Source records
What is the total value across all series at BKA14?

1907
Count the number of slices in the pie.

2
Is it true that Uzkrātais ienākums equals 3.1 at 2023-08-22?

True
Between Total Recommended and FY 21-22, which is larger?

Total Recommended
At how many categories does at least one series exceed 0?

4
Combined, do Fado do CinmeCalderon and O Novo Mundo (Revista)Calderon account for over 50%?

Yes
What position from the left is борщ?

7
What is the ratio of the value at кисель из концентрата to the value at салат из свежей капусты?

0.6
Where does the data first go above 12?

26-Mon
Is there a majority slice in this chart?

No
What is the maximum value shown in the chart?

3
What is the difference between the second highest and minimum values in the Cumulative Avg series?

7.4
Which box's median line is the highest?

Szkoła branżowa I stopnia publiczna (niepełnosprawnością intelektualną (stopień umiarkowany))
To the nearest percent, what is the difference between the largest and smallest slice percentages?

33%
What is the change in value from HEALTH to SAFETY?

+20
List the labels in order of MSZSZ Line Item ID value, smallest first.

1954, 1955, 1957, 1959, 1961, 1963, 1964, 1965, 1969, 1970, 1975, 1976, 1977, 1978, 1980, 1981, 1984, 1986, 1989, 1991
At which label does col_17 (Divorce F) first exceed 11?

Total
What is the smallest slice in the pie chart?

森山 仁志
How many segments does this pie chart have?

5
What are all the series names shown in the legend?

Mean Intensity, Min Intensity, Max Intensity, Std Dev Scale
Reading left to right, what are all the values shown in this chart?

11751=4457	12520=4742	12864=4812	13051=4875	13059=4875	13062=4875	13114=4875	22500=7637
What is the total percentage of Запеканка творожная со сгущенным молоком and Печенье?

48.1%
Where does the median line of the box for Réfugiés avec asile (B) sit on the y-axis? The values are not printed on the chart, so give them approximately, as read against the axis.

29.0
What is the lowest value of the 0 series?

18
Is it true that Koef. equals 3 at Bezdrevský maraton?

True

WHAT TO PRODUCE:
Return every line of the listing above that contains the word "does".

ANSWER TO THIS PROBLEM:
At how many categories does at least one series exceed 0?
Where does the data first go above 12?
At which label does col_17 (Divorce F) first exceed 11?
How many segments does this pie chart have?
Where does the median line of the box for Réfugiés avec asile (B) sit on the y-axis? The values are not printed on the chart, so give them approximately, as read against the axis.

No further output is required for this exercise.